As good parents and educators to our children, we often strive to keep them occupied and engaged in educational activities, play dates, sports, and entertainment through television and digital devices. However, studies show that a dose of boredom can do your child a world of good in exploring their imagination and pursuing their own creative abilities to occupy time constructively. Often boredom or “quiet time” leads to cultivating life skills, interests and experiences for your child that they will enjoy well into the future.

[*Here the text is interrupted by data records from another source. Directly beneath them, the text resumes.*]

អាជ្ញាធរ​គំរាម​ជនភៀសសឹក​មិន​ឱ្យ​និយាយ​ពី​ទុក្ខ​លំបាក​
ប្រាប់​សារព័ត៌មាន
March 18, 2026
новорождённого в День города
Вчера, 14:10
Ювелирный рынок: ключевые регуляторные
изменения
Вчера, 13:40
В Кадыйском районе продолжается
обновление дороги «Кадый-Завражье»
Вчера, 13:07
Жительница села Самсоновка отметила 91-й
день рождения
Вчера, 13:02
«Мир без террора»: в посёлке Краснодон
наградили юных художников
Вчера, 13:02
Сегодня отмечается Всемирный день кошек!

Researchers have found that watching too much television or playing with digital devices such as phones, ipads, and video games can inhibit a child’s imagination. Children, as well as adults, need idle time to let their minds wander freely and think independently of external stimuli to help boost creativity and self-reliance.

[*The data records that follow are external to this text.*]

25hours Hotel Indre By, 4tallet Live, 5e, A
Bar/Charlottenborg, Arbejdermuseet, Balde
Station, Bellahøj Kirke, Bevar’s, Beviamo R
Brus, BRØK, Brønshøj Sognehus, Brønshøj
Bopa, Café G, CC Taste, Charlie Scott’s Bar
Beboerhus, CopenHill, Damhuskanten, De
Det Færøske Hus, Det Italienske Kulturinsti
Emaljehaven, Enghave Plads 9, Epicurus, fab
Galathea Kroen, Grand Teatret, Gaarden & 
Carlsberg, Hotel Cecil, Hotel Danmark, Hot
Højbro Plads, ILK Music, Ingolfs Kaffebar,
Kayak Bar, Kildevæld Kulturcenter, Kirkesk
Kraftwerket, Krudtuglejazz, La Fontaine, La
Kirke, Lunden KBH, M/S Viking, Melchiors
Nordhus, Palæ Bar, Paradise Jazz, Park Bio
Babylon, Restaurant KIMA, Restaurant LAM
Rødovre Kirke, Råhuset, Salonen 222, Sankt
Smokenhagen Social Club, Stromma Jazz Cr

What do you do when your child says, “I’m bored.”
The best thing to do is give your child the opportunity to explore his or her imagination with reading, drawing, painting, listening to music, or using building blocks or other simple toys and materials to create something useful or entertaining using their imagination. As children, my brothers and I spent many hours building forts out of cardboard boxes. We learned how to rely on ourselves—and our imaginations—to create fantastic fortresses.
Winston Churchill, one of the greatest leaders of the twentieth century, former Prime Minister of Great Britain, spent many hours alone as a child reading, writing, and playing with miniature toy soldiers. As a small child, he amassed more than 1500 tiny tin soldiers, devising imaginary military maneuvers with his figurines. In his autobiography, My Early Life, Churchill claimed that this activity spurred his interest in being a soldier, politician and later a great statesman, which led him to being a critical leader in ending World War II. Later in his life, Churchill enjoyed writing and painting to occupy his quiet time.
Developing self-reliance and resourcefulness
Helping your child learn how to alleviate boredom creatively also helps develop inner resources that foster self-reliance, independence, and confidence. The freedom to find fun, productive ways to amuse themselves taps into your child’s natural curiosity, playfulness, and inventiveness. You will also be honing their observation and concentration skills as they pursue creative endeavors. In this process, your child will also learn the power of perseverance and the benefits of persistence when they try to accomplish a task on their own. You and your child will find this especially meaningful when they proudly say to you, “Look what I made.”
Children need time to themselves, too.
My niece and nephew are very active children, engaged in school, sports and music lessons, Monday through Saturday. It’s great when I call on Sunday mornings to check in and they say, “We’re just relaxing.” The children need that “off” time to recharge just as we all do.
Parents need timeout as well.
Often when we let ourselves daydream and take enjoyment from simple “puttering” we find imaginative ways to pursue interests or help spark solutions to problems we may be pondering. When we’re bored, doing simple tasks such as yard work, cleaning, cooking, or organizing cabinets and closets can help free your mind. These simple, but important tasks, give us the opportunity and freedom to think more clearly, unencumbered by other everyday demands.
To help us all think more creatively, taking a couple of hours of relaxation and idle time can benefit you and your child immensely.
So, let’s turn off the TV and put away the computers and phones and just disconnect for the pure pleasure of relaxing, imagining, and creating.